Bevor es zu spät war, trug Annette Laubscher noch ein bald zehnjähriges Erinnerungsfoto aus der Curlinghalle, das dort an der Wand hing. In den Jahren 2009 und 2010 wurde sie zusammen mit Kathrin Gnägi, Barbara Schneider und Marianne Dick Schweizer Meisterin. Auch sie gehört zu den bisher rund 70 Mitgliedern der vier Solothurner Vereine, die sich für die Generalversammlung vom kommenden Mittwoch im Bellevue angemeldet haben. Dann sollen Fusion und Gründung des neuen Curlingclubs Solothurn Regio den Schritt in die Zukunft besiegeln.

Während Annette Laubscher und ihre Freundlinnen zum Abschied noch einmal die Korken knallen liessen, blickte Jürg Gnägi als Präsident der Genossenschaft Curlinghalle bereits in die nächste Saison. Weil es die Genossenschaft nicht mehr braucht, ist er nun frei von allen Ämtern. «Es sind viele Emotionen im Spiel, wenn wir jetzt hier aufhören», sagte Gnägi vor der letzten Runde. «Auf der anderen Seite schafft das auch Platz für Neues. So ist das Leben und ich freue mich auf die kommende Saison in Biel.»

Ruwen Urech spielte im Grenchner Final des Ambassadoren-Turniers einen perfekten Stein.    

Ruwen Urech spielte im Grenchner Final des Ambassadoren-Turniers einen perfekten Stein.    

Hans Peter Schläfli

Neues Feuer für neue Halle

Das Team von Fredy Wyler hat also das allerletzte Turnier der Genossenschaft gewonnen und darf deshalb den Pokal nun behalten. Dann wurden in Nennigkofen die Lichter definitiv gelöscht und der Schlüssel zum letzten Mal gedreht. Was die neuen Besitzer, die Gemeinschaft der sogenannten «Kirschblütler», mit dem Rössli und der Halle vorhaben, wissen die Curler nicht. Eigentlich haben sie schon lange resigniert und aufgehört, für ihre Halle zu kämpfen.
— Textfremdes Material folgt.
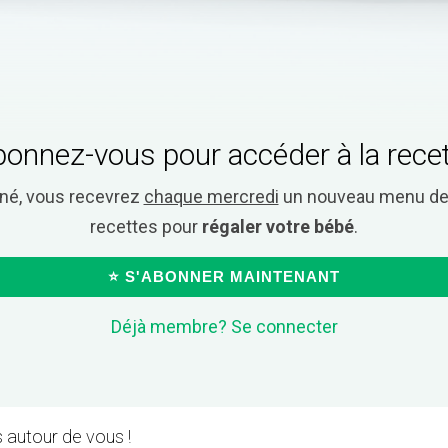
onnez-vous pour accéder à la rece
nné, vous recevrez
chaque mercredi
un nouveau menu de 
recettes pour
régaler votre bébé
.
⭐ S'ABONNER MAINTENANT
Déjà membre? Se connecter
 autour de vous !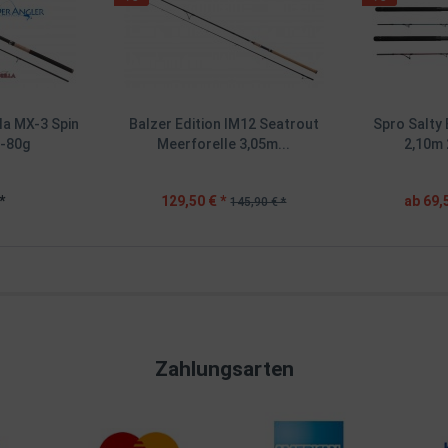
la MX-3 Spin
Balzer Edition IM12 Seatrout
Spro Salty 
5-80g
Meerforelle 3,05m...
2,10m 
*
129,50 € *
ab 69,5
145,90 € *
Zahlungsarten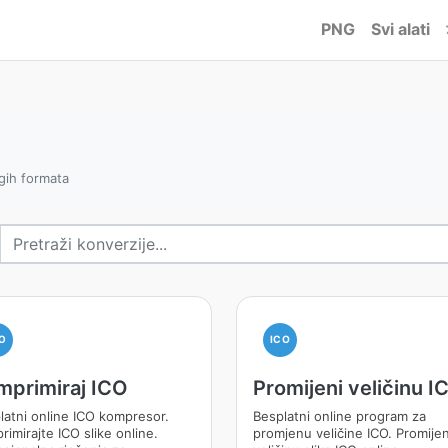
PNG
Svi alati
ogih formata
O
ICO
mprimiraj ICO
Promijeni veličinu I
latni online ICO kompresor.
Besplatni online program za
imirajte ICO slike online.
promjenu veličine ICO. Promijen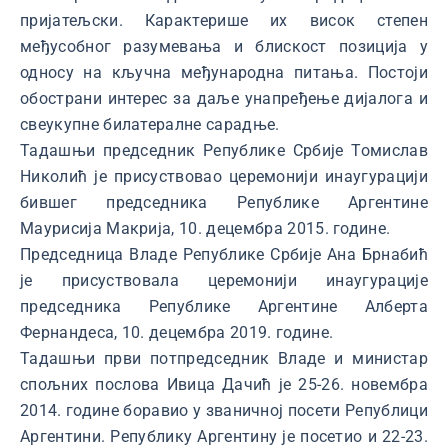
пријатељски. Карактерише их висок степен
међусобног разумевања и блискост позиција у
односу на кључна међународна питања. Постоји
обострани интерес за даље унапређење дијалога и
свеукупне билатералне сарадње.
Тадашњи председник Републике Србије Томислав
Николић је присуствовао церемонији инаугурацији
бившег председника Републике Аргентине
Маурисија Макрија, 10. децембра 2015. године.
Председница Владе Републике Србије Ана Брнабић
је присуствовала церемонији инаугурације
председника Републике Аргентине Алберта
Фернандеса, 10. децембра 2019. године.
Тадашњи први потпредседник Владе и министар
спољних послова Ивица Дачић је 25-26. новембра
2014. године боравио у званичној посети Републици
Аргентини. Републику Аргентину је посетио и 22-23.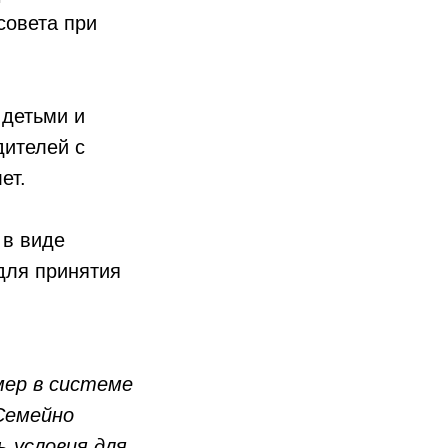
совета при
 детьми и
дителей с
ет.
 в виде
для принятия
мер в системе
Семейно
 условия для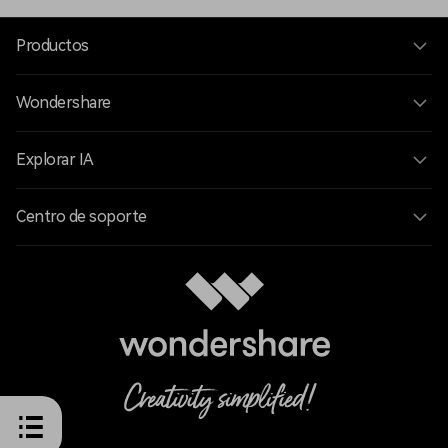
Productos
Wondershare
Explorar IA
Centro de soporte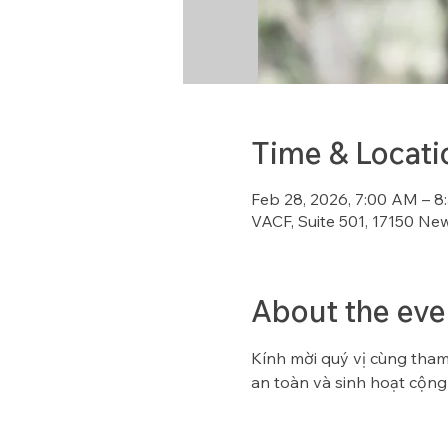
Time & Locati
Feb 28, 2026, 7:00 AM – 
VACF, Suite 501, 17150 Ne
About the eve
Kính mời quý vị cùng tham 
an toàn và sinh hoạt cộng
Die grosse Curling-Euphorie schien in Nennigkofen dahingeschmolzen wie das Eis in der Frühlingssonne. Doch nun lodert plötzlich doch wieder neues Feuer auf. Markus Brunner will die Steine bei sich zwischenlagern, denn er gehört zur Interessengruppe, die in der Region Solothurn eine neue Curlinghalle bauen möchte. «Wir sind für die Fusion unserer Vereine und werden auch in Biel spielen. Aber unsere Idee ist es, in zwei, drei Jahren ein neues Projekt zu realisieren.» Etwa 3,5 Millionen Franken würde eine neue Curlinghalle etwa kosten, rechnet die Interessengruppe. Im Gespräch seien zwei mögliche Standorte, Genaueres dürfe er noch nicht verraten, sagt Markus Brunner.

Schlussrangliste

1. Alfred Wyler (Andreas Uhlmann, Hubert Brunner, Kathrin Lanz) 6 Punkte (12 Ends). 2. Beat Fischer (Markus Brunner, Kathrin Gnägi, Hanspeter Preisig) 6 Punkte (11 Ends). 3. René Fuchs (Andreas Frey, Ruedi Schreier, Patricia Lauterburg) 4 Punkte (10 Ends).